IV. In Native Son, accusation of rape of white women by a black man leads to hatred by the white people.

  1. Wright uses the characterization of Bigger as a violent person of color to show how white people view blacks (Istomina, 114).
  2. Wright, himself, was brought up in a society that was oppressed and bred the circumstances he found himself facing.
  3. Both Native Son and The Man who Lived Underground depict how blacks are accused of different crimes and how blacks know that even if they are not criminals or are opposed to the crimes they will still be suspects.
  4. Bigger’s race and upbringing are used to highlight the reasons why black people make bad choices as they grow in black neighborhoods!
  5. Bigger’s problems are compounded by his family’s lifestyles, for example, a mother who cannot cope with the unrealistic values placed upon her children, fatherlessness, and a sister who fears life (Wright 2016, 15).
  6. Just like Daniels, Bigger is a tragic figure who represent the experiences of oppression in White America.

I. Therefore, Wright’s work in Native Son and The Man Who Lived Underground highlight how it feels to be ostracized and alienated from the society one has known their whole life.

  1. Fred Daniels, like most Black Americans finds solace in the sewers that run beneath his city.
  2. While living in the sewers, Daniels discovers a new life away from the social bondage that binds other people of color in America.
  3. In the underworld, the restrictions and prejudice of the world above does not exist, which indicates the kind of life some people must go through in a country that prides itself of respect of human rights and dignity.
  4. The issues presented in Wright’s works are somehow an indication of the life he has had to go through or some of his friends, for example, Herbert Newton who is brutally assaulted by police for leading a demonstration.
  5. Wright’s grandmother mistakenly accused him of stealing biscuits, another evidence of writing his works from experience which erodes the family’s trust in him as the white society has in the black man in America.
  6. As such, Wright’s works are an indication of the cancel culture which is rampant in the Western world.
  7. The culture makes it difficult for people of color to navigate the hurdles life presents, for example, getting decent employment and being accorded fair trial in the criminal justice system.
  8. Incidents of denial of political rights that are guaranteed by law are highlighted in Wright’s The Man Who Lived Underground in addition to the circumstances involving police standing by as attacks are made upon minority communities (Wright 2021, 31).
  9. Therefore, Wright’s works provoke a conversation about the tribulations of black men in the hands of law enforcement officers and how they are racially profiled as criminals and bad people every day just because the color of their skin.

Works Cited

Bleich, Sara N., et al. “Discrimination in the United States: Experiences of black Americans.” Health Services Research 54 (2019): 1399-1408. Print.
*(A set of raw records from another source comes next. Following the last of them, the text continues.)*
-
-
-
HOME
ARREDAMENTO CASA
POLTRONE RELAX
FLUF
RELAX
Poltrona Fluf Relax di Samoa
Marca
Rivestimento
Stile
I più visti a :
Butler, Robert. “Teaching African American Literature in Prison.” Journal of Ethnic American Literature 8 (2018): 28-131. Print.

DeVylder, Jordan E., et al. “Prevalence, demographic variation and psychological correlates of exposure to police victimization in four US cities.” Epidemiology and Psychiatric Sciences 26.5 (2017): 466-477. Print.

Istomina, Julia. “The Terror of Ahistoricity: Reading the Frame (-up) through and against Film Noir in Richard Wright’s” The Man Who Lived Underground”.” African American Review 49.2 (2016): 111-127. Print.

Shakir, Mutaz Tarik. “Isolation and the Quest for Black Identity in Richard Wright Native Son.” Journal of English Language and Literature-JOELL 4.3 (2017): 165-170. Print.

Wright, Richard. Native Son. Random house, 2016.

Wright, Richard. The Man Who Lived Underground. Random House, 2021. Print.